■ 課題の概要 a: 項目の最初の行から「2: (555, 322)」を含む行までを、両端の行も含めてMarkdownの表にまとめてください。列は「番号」と「内容」の2つにして、空の行は入れないでください。

■ 読む抜粋:
Developers Summit 2026 「Dev x PM Day」

Developers Summit 2026 「Dev x PM Day」

連続的PMFを阻む"壁"の越え方──estie PMFプレイブック

PMFの再現性を高める「3つの規律」と「5つのフェーズ」──estie流“仕組み化”の全貌

連続的PMFを阻む"壁"の越え方──estie PMFプレイブック 第2回

プロダクト立ち上げ→GTMに至る「5つのフェーズ設計」とプロダクトマネージャーの役割

 Disciplineを守るだけで、PMFが十分に進むわけではありません。これだけでは検証は散漫になってしまいます。PMFの確率を上げるうえで大切なのは、PMFまでの道筋を設計図として描き、チーム全体で共通認識を持つことです。estieでは、そのプロセスを次の5つのフェーズに整理しています。

1.ユニット立ち上げ

 最初のステップは「課題仮説」を定義することです。顧客がどのような痛みを抱えているのか、なぜ既存の手段では解決できないのかを明確にします。ここでは「市場規模がどれくらいか」「どの価格で売れるか」といった議論に踏み込む必要はありません。まずは「解決すべき問題が存在する」という仮説をチームで共有できるかどうかが鍵です。

 Exit基準は、課題仮説と解決アプローチが明示的に言語化され、次に小さく試せる状態になっていることです。このときはプロダクトマネージャーやBizDevが1人だけのユニットで始まり、周囲のメンバーに協力をもらいながら進める状態からスタートします。

2.開発

 課題仮説を前提に、最小限のプロダクトを形にするフェーズです。このタイミングでエンジニアとデザイナーがアサインされ、3~4名の体制でスタートします。ここではデザインモックから始まり、最小限の売るに値するプロダクトの開発を実施していきます。さまざまなプロダクトマネジメント書籍にある通り、この時点では完成度の高い製品ではなく、次のフェーズで検証するためのMVPであれば十分です。

■ 課題の概要 b: PMFについての文章を、「Disciplineを守るだ」から「めのMVPであれば十分です。」まで一字も変えずに書き写してください。

■ 提供データ:
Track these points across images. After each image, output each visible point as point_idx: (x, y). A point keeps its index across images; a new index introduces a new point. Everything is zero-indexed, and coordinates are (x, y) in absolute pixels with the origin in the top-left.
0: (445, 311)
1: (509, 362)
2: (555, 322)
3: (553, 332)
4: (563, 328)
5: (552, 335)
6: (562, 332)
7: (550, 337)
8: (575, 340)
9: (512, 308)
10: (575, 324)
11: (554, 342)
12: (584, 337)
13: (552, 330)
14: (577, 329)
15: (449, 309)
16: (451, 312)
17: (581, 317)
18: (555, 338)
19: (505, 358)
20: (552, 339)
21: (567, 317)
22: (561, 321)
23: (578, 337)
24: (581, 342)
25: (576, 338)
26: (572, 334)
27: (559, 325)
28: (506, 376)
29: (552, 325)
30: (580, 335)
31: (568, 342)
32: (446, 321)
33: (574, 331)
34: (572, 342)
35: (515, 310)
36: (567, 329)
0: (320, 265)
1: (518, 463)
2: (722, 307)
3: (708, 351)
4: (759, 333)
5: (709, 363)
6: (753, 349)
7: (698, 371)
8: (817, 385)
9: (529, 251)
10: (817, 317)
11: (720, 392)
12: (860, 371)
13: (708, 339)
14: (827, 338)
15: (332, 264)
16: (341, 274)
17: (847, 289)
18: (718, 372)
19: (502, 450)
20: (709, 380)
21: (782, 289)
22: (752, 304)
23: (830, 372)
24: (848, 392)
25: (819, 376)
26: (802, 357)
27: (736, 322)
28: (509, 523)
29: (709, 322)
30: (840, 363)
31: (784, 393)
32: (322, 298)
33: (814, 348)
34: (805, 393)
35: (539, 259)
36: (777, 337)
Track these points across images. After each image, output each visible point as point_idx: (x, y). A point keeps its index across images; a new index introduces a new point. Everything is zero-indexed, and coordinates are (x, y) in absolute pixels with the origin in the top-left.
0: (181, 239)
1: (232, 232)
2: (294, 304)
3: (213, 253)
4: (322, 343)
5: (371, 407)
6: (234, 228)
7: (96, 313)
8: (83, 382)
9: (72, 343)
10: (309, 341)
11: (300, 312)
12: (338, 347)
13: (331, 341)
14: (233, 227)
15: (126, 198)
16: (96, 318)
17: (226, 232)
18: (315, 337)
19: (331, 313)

■ 問題の解答 a:
| 番号 | 内容 |
|---|---|
| 1 | Track these points across images. After each image, output each visible point as point_idx: (x, y). A point keeps its index across images; a new index introduces a new point. Everything is zero-indexed, and coordinates are (x, y) in absolute pixels with the origin in the top-left. |
| 2 | 0: (445, 311) |
| 3 | 1: (509, 362) |
| 4 | 2: (555, 322) |

■ 問題の解答 b:
Disciplineを守るだけで、PMFが十分に進むわけではありません。これだけでは検証は散漫になってしまいます。PMFの確率を上げるうえで大切なのは、PMFまでの道筋を設計図として描き、チーム全体で共通認識を持つことです。estieでは、そのプロセスを次の5つのフェーズに整理しています。

1.ユニット立ち上げ

 最初のステップは「課題仮説」を定義することです。顧客がどのような痛みを抱えているのか、なぜ既存の手段では解決できないのかを明確にします。ここでは「市場規模がどれくらいか」「どの価格で売れるか」といった議論に踏み込む必要はありません。まずは「解決すべき問題が存在する」という仮説をチームで共有できるかどうかが鍵です。

 Exit基準は、課題仮説と解決アプローチが明示的に言語化され、次に小さく試せる状態になっていることです。このときはプロダクトマネージャーやBizDevが1人だけのユニットで始まり、周囲のメンバーに協力をもらいながら進める状態からスタートします。

2.開発

 課題仮説を前提に、最小限のプロダクトを形にするフェーズです。このタイミングでエンジニアとデザイナーがアサインされ、3~4名の体制でスタートします。ここではデザインモックから始まり、最小限の売るに値するプロダクトの開発を実施していきます。さまざまなプロダクトマネジメント書籍にある通り、この時点では完成度の高い製品ではなく、次のフェーズで検証するためのMVPであれば十分です。